Problem to work on - Go through the records below and copy out every line that contains the word "Left".

Data for the task -
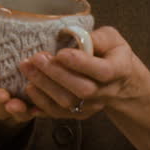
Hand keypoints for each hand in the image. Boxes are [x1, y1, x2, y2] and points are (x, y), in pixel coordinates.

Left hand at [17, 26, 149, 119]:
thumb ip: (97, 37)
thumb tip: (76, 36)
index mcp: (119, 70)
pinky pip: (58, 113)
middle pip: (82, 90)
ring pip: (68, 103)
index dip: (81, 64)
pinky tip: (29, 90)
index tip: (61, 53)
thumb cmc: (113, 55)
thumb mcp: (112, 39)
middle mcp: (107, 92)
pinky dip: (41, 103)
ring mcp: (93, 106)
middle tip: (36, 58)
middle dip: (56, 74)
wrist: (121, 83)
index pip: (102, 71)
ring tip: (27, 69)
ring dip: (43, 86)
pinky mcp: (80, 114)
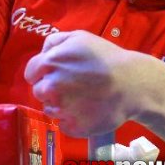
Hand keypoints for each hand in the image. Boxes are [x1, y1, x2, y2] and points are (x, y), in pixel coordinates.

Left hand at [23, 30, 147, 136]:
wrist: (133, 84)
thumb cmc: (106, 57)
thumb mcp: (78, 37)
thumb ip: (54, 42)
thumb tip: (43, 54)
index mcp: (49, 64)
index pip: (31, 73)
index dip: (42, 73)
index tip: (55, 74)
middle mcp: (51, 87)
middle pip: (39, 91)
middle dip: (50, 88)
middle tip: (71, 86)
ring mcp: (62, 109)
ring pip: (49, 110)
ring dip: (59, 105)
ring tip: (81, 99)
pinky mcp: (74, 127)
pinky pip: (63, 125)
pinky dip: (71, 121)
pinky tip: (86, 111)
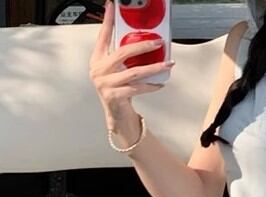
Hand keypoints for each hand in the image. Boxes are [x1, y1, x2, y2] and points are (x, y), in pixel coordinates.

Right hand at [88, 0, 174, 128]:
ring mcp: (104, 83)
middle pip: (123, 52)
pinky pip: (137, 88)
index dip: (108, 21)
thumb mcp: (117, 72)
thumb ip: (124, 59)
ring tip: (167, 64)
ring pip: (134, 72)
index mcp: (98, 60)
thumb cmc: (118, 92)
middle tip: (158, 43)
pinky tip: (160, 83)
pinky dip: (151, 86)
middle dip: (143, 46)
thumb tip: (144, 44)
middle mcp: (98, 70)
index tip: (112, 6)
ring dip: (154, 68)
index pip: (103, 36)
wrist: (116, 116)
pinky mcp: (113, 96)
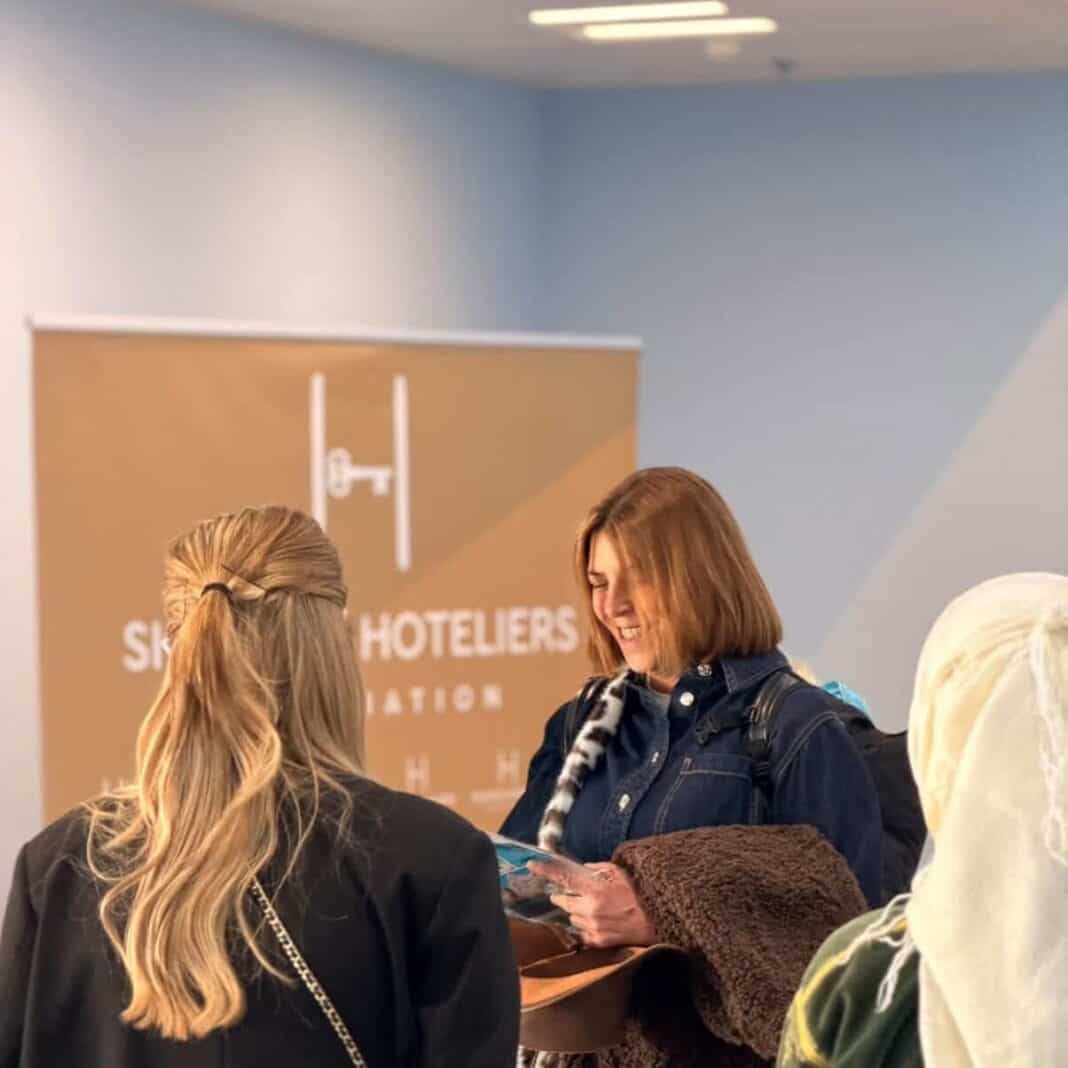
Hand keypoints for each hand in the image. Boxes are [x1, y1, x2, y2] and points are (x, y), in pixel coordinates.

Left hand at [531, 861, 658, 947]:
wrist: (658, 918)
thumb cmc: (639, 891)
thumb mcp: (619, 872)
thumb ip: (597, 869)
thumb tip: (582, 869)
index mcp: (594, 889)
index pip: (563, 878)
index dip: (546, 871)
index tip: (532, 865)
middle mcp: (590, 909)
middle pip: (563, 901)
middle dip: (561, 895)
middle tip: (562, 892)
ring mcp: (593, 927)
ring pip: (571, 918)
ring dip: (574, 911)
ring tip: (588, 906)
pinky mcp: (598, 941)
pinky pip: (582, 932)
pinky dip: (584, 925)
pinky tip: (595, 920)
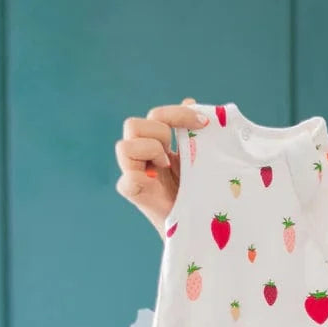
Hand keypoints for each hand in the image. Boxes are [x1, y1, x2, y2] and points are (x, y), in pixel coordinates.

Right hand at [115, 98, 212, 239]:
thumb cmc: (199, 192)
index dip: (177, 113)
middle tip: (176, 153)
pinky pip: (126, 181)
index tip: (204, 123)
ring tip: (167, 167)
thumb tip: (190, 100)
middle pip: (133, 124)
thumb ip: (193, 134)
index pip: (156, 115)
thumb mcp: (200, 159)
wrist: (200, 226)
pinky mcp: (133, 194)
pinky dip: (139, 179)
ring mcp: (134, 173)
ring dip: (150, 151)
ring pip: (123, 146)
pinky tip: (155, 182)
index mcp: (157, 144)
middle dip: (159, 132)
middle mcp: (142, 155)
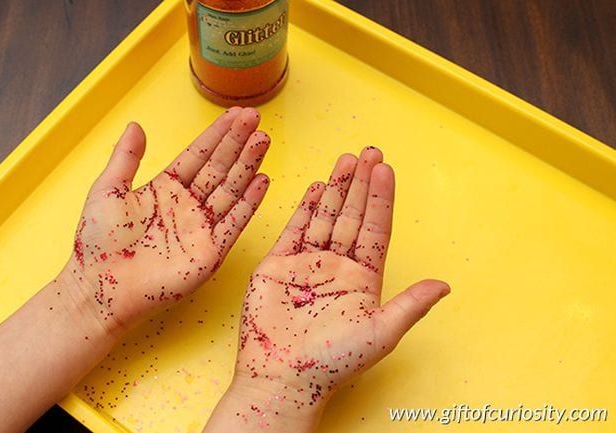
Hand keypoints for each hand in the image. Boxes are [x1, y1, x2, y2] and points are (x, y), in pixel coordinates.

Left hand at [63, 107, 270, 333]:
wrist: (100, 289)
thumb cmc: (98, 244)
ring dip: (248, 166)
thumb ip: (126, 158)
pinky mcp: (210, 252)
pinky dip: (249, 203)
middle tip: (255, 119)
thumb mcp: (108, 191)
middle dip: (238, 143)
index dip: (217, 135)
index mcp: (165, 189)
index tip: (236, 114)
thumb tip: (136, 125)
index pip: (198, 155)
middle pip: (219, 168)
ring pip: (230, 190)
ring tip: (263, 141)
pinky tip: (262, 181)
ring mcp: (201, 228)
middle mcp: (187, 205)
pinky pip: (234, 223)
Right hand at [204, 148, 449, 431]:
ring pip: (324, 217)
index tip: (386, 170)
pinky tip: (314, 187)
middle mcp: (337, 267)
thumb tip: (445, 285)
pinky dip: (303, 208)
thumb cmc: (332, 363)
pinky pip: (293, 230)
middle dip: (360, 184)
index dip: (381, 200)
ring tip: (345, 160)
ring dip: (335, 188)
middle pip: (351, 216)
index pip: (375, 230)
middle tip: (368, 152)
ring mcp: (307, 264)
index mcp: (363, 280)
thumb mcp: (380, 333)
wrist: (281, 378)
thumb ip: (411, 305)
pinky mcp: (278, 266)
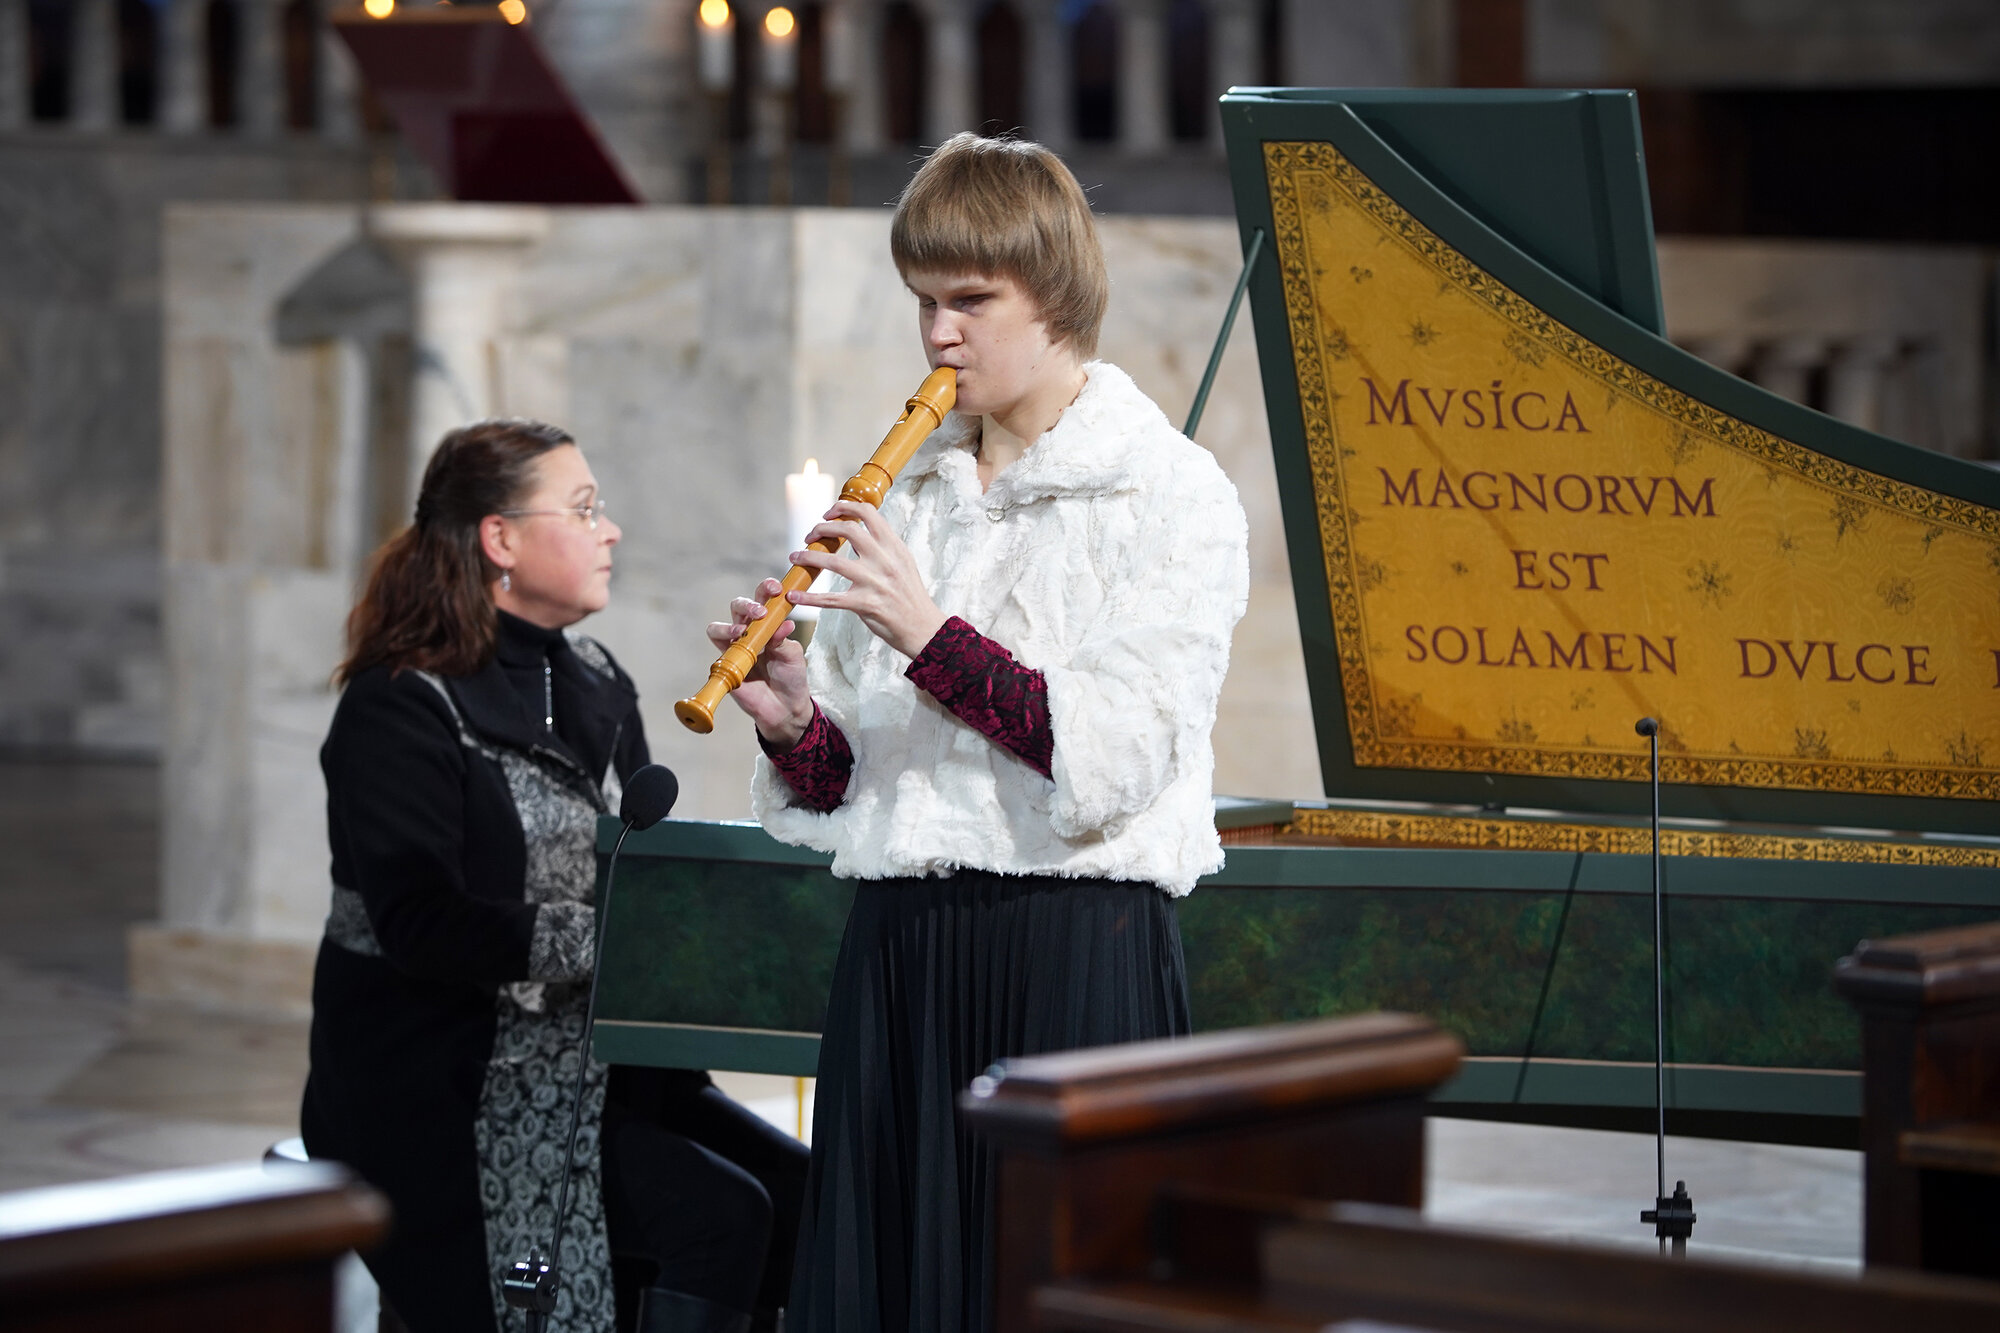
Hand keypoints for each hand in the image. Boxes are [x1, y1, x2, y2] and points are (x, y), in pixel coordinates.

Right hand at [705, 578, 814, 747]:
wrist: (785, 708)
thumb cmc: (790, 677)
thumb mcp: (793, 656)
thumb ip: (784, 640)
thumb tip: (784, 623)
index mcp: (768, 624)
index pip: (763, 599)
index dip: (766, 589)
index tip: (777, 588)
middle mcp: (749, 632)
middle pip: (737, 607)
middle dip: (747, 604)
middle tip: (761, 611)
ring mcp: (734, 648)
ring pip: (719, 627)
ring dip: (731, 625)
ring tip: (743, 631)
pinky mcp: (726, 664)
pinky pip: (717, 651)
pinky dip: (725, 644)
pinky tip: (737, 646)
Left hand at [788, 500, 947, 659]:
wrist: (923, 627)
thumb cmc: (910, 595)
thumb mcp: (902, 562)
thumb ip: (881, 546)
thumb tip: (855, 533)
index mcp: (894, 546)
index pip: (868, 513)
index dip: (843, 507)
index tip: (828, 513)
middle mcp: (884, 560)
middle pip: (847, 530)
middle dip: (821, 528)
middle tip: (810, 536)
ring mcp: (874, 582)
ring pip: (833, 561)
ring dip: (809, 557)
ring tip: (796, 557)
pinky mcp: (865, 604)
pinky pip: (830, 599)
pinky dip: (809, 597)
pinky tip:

Answer for this exercise -
Left hand at [17, 26, 149, 119]:
Left hand at [23, 30, 147, 136]:
Left hand at [531, 861, 658, 947]:
Left hand at [63, 107, 270, 333]:
Left hand at [788, 500, 947, 659]:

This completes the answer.